**SOURCE DATA:**

● ● ● ● ●

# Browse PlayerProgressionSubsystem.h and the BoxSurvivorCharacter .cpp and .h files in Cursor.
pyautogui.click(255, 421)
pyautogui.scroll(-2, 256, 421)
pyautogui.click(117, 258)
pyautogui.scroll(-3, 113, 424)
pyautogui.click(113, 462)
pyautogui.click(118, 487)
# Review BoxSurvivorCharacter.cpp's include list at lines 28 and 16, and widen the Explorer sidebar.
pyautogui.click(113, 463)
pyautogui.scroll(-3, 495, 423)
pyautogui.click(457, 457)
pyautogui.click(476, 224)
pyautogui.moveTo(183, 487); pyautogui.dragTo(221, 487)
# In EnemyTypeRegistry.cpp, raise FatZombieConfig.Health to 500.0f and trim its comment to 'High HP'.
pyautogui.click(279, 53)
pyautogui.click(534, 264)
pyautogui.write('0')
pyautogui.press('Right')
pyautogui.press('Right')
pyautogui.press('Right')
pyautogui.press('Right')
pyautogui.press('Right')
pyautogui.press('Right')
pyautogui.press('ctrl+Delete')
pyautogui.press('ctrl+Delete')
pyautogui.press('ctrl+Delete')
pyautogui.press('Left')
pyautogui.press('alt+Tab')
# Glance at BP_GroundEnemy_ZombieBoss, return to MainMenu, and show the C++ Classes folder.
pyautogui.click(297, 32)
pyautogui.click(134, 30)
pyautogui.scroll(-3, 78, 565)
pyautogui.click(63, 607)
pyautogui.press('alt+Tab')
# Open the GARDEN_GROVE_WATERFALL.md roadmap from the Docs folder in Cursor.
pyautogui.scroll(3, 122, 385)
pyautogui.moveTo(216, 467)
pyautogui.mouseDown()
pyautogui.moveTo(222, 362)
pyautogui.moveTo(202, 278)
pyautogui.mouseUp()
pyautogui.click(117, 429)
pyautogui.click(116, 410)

● ● ● ● ●

**EXERCISE GOAL:** The answer must be every line of the records that contains the word "moveTo".

**ANSWER SPACE:**
pyautogui.moveTo(183, 487); pyautogui.dragTo(221, 487)
pyautogui.moveTo(216, 467)
pyautogui.moveTo(222, 362)
pyautogui.moveTo(202, 278)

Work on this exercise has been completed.